The ride-hailing big found the breach on Thursday and has taken a number of of its inside communications and engineering programs offline whereas it investigates the incident, in accordance with a report by The New York Times, which broke the information of the breach.
Uber stated in a press release given to TechCrunch that it’s investigating a cybersecurity incident and is involved with legislation enforcement officers, however declined to reply extra questions.
The only hacker behind the seaside, who claims to be 18 years outdated, instructed the NYT that he compromised Uber as a result of the corporate had weak safety. The attacker reportedly used social engineering to compromise an worker’s Slack account, persuading them handy over a password that allowed them entry to Uber’s programs. This has grow to be a well-liked tactic in latest assaults in opposition to well-known firms, together with Twilio, Mailchimp, and Okta.

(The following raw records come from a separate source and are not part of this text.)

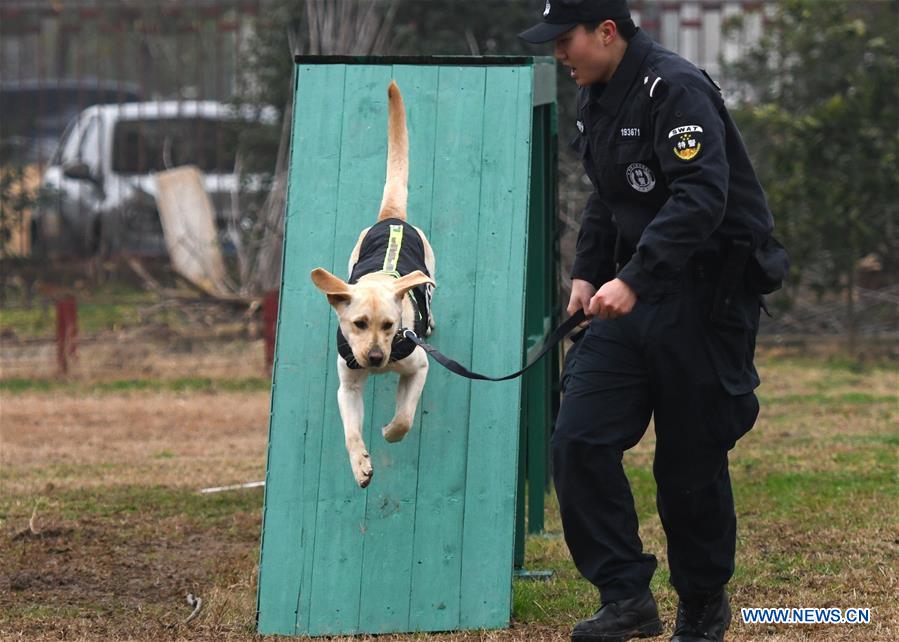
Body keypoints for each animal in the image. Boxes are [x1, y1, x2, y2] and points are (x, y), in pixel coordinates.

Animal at [310, 82, 436, 488]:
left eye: (390, 326)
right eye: (359, 324)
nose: (377, 359)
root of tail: (391, 217)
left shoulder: (418, 367)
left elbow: (404, 417)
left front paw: (388, 432)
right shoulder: (348, 385)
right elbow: (351, 431)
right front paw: (360, 465)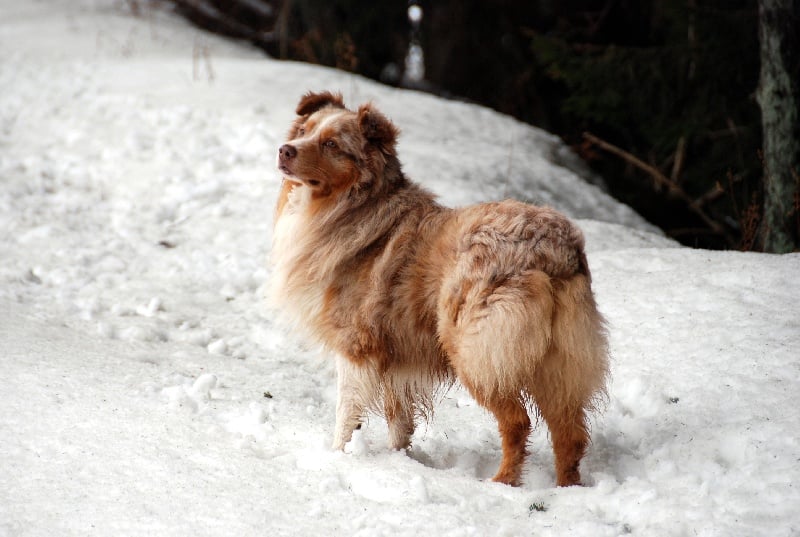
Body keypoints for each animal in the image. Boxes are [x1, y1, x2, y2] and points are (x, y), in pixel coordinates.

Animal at [271, 91, 609, 487]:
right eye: (304, 130)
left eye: (331, 144)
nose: (284, 150)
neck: (353, 207)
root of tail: (553, 247)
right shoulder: (394, 359)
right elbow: (399, 420)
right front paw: (400, 461)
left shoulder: (356, 346)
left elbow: (347, 415)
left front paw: (338, 458)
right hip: (558, 359)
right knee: (570, 431)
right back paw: (566, 487)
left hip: (476, 349)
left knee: (517, 421)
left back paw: (502, 483)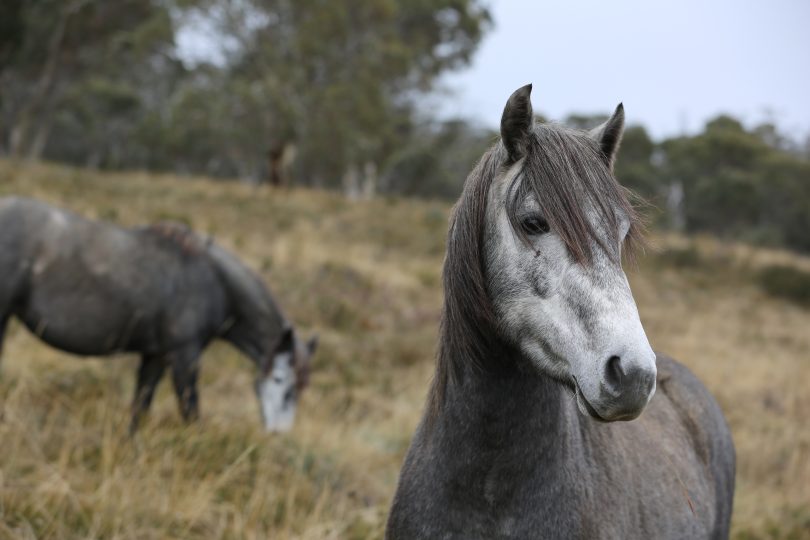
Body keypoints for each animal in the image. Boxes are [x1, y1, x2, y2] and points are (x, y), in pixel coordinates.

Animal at [0, 198, 316, 434]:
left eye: (300, 389)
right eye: (280, 380)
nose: (278, 434)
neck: (214, 281)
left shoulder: (156, 357)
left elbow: (140, 408)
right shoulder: (184, 359)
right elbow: (191, 413)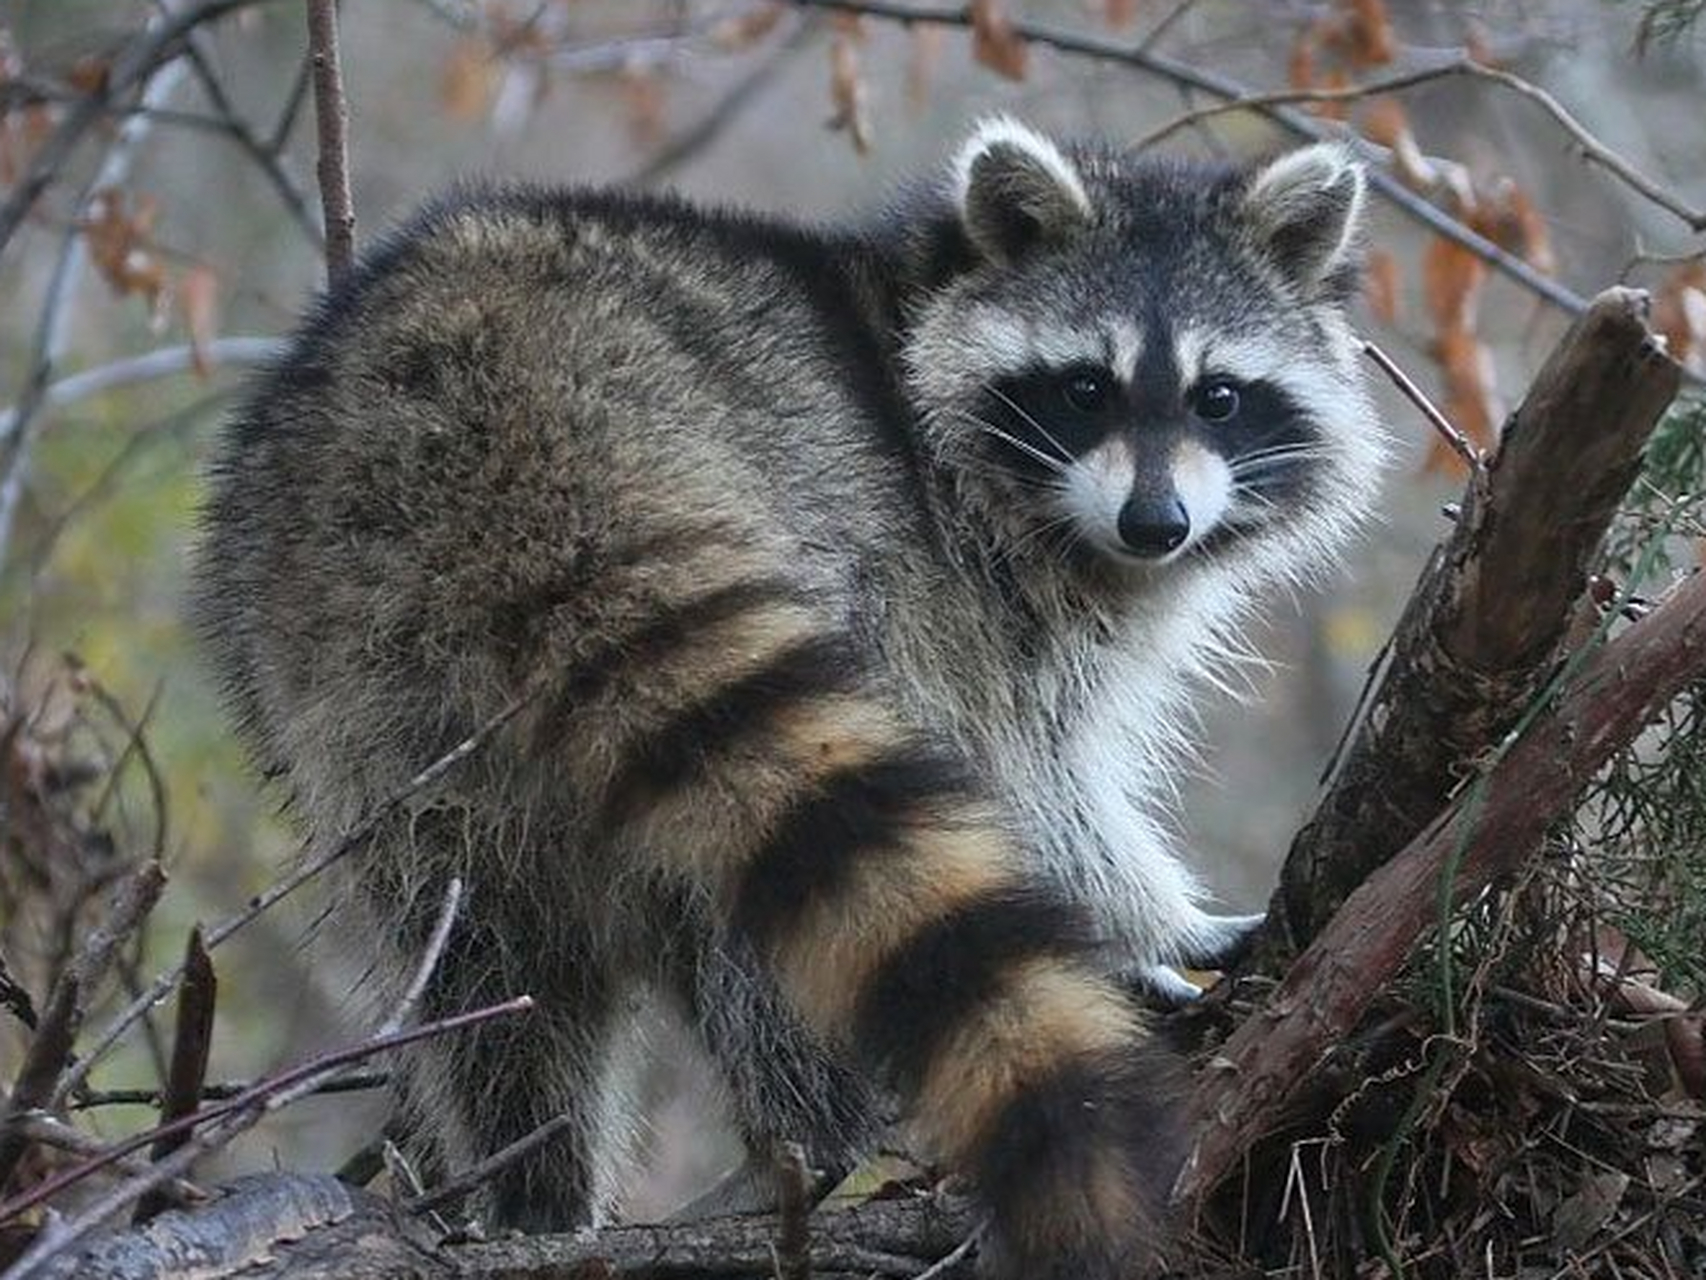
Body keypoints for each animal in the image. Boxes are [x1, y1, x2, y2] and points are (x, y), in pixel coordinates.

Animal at [193, 120, 1378, 1280]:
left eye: (1218, 396)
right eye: (1087, 387)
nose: (1155, 523)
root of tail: (497, 430)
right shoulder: (949, 578)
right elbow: (1031, 780)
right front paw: (1156, 926)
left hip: (350, 676)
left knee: (491, 957)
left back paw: (540, 1187)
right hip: (782, 535)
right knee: (779, 901)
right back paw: (818, 1137)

Shortly earlier than the Slack system was taken offline on Thursday afternoon, Uber staff acquired a message that learn, “I announce I’m a hacker and Uber has suffered an information breach”, the NYT reviews. The hacker additionally reportedly stated that Uber drivers ought to obtain larger pay.
In response to Kevin Reed, CISO at cybersecurity firm Acronis, the attacker discovered excessive privileged credentials on a community file share and used them to entry every little thing, together with manufacturing programs, Uber’s Slack administration interface, and the corporate’s EDR portal.

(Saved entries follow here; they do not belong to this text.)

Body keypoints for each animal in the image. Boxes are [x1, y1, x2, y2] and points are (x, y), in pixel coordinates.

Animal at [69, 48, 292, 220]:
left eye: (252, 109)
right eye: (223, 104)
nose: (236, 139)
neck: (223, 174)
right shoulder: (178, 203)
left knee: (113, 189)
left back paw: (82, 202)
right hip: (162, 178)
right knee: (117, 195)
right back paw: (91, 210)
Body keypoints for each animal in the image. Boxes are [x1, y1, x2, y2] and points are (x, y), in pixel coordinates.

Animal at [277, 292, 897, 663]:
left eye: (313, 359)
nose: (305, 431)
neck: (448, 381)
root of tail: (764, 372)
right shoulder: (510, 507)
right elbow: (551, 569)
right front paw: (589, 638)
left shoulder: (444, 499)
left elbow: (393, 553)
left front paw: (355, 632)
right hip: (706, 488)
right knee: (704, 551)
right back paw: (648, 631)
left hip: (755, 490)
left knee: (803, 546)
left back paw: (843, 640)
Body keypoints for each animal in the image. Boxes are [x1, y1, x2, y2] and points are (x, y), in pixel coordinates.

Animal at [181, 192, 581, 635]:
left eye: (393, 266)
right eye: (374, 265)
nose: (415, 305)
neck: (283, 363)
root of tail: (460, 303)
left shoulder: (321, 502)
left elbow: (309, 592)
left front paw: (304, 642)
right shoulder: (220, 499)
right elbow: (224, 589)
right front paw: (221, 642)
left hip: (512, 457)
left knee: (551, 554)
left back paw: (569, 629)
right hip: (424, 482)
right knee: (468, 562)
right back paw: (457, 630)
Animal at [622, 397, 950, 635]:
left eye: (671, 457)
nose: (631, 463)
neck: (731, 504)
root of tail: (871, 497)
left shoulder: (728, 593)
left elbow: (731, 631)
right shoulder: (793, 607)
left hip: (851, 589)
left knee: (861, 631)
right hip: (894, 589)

“In the event you had your information in Uber, there’s a excessive likelihood so many individuals have entry to it,” Reed said, noting that it’s not but clear how the attacker bypassed two-factor authentication (2FA) after acquiring the worker’s password.
The attacker can be believed to have gained administrative entry to Uber’s cloud providers together with on Amazon Internet Companies (AWS) and Google Cloud (GCP), the place Uber shops its supply code and buyer information, in addition to the corporate’s HackerOne bug bounty program.
Sam Curry, a safety engineer at Yuga Labs who described the breach as a “full compromise”, stated that the risk actor probably had entry to all the firm’s vulnerability reviews, which implies they could have had entry to vulnerabilities that haven’t been fastened. HackerOne has since disabled the Uber bug bounty program.
In a press release given to TechCrunch, Chris Evans, HackerOne CISO and Chief Hacking Officer stated the corporate “is in shut contact with Uber’s safety workforce, have locked their information down, and can proceed to help with their investigation.”
This isn’t the primary time that Uber has been compromised. In 2016, hackers stole information from 57 million driver and rider accounts after which approached Uber and demanded $100,000 to delete their copy of the information. Uber organized the fee however stored the breach a secret for greater than a yr.